* _WHAT IS REQUIRED_: Using the records below, transcribe word for word the stretch from the line that contains "1978: 0.0265 -> 0.025" through the line that contains "1984: 0.0155 -> 0.0134", both end lines included, and nothing else.

* _RECORD SET_:
● ● ● ● ● ● ●
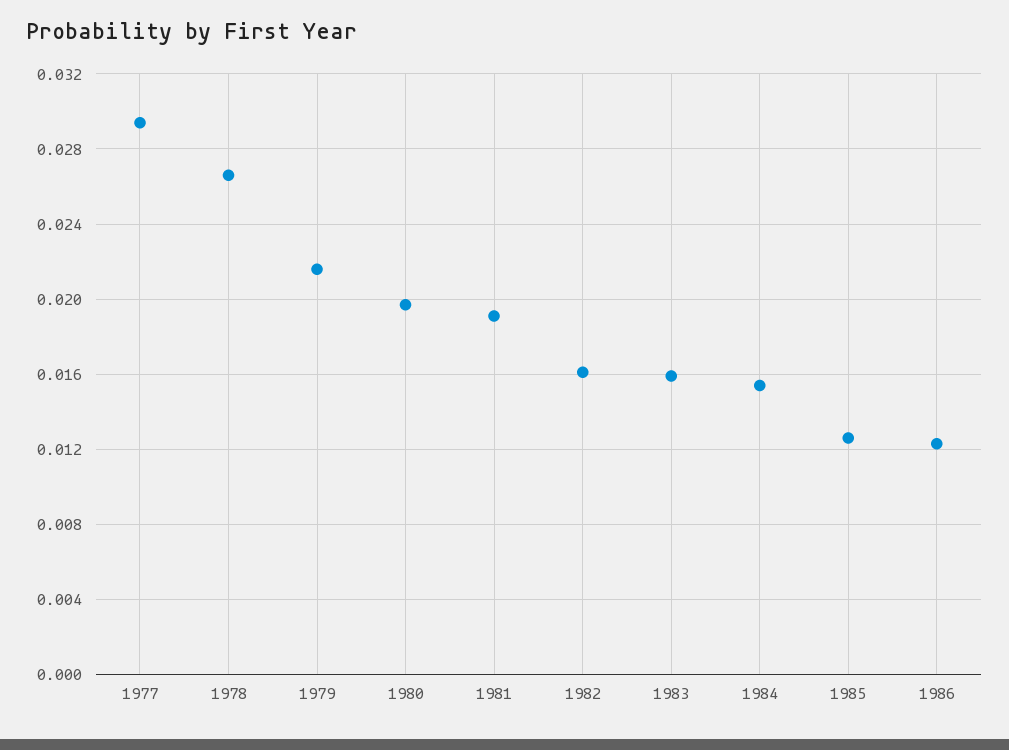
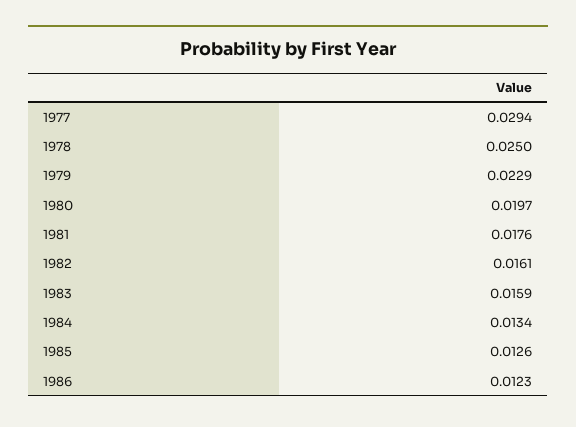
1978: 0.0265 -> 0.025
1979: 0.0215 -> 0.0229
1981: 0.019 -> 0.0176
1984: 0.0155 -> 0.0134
● ● ● ● ● ● ●
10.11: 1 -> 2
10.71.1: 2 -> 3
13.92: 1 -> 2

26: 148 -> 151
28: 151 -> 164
● ● ● ● ● ● ●
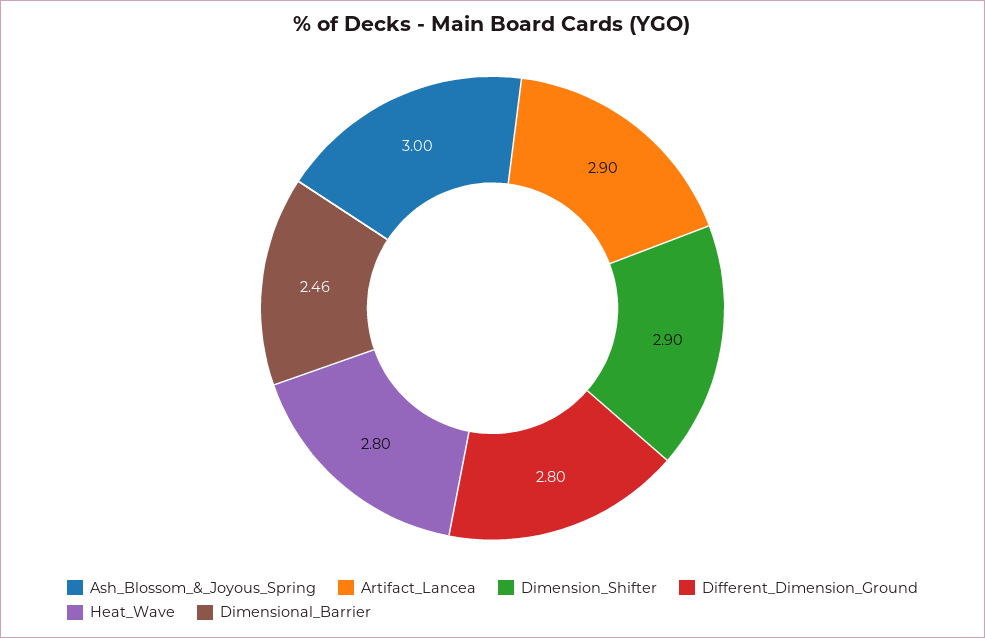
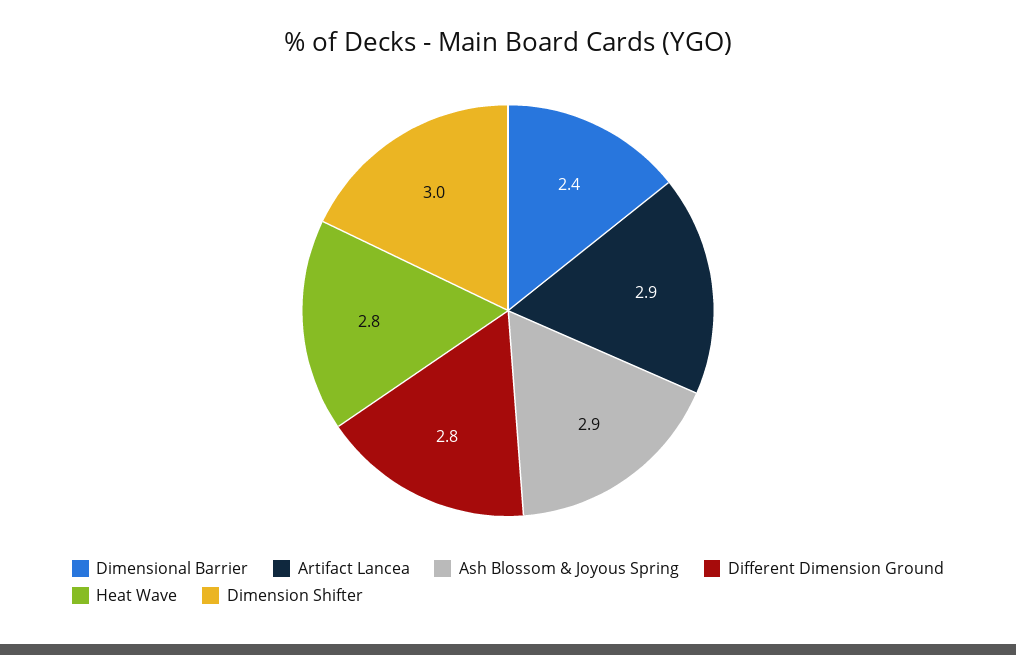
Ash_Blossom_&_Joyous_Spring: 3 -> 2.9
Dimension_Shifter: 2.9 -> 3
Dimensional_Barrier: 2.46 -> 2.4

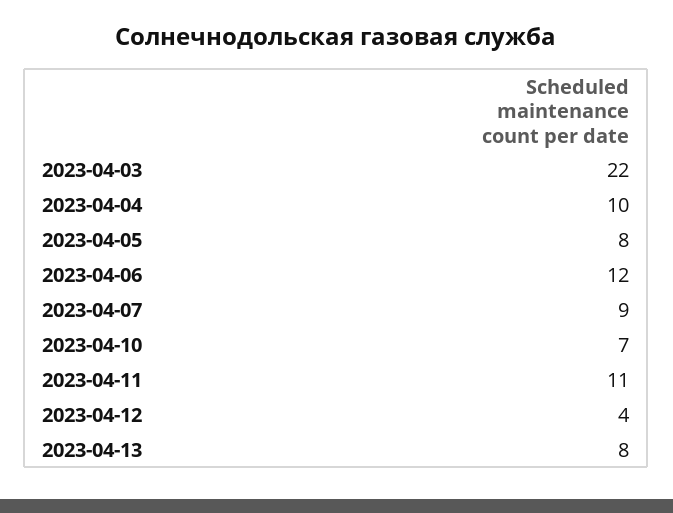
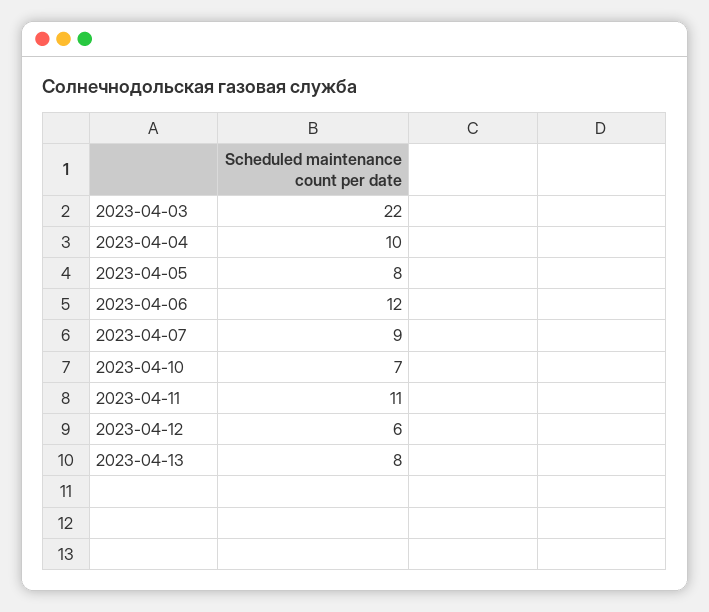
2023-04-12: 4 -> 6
● ● ● ● ● ● ●
* _TASK OUTPUT_:
1978: 0.0265 -> 0.025
1979: 0.0215 -> 0.0229
1981: 0.019 -> 0.0176
1984: 0.0155 -> 0.0134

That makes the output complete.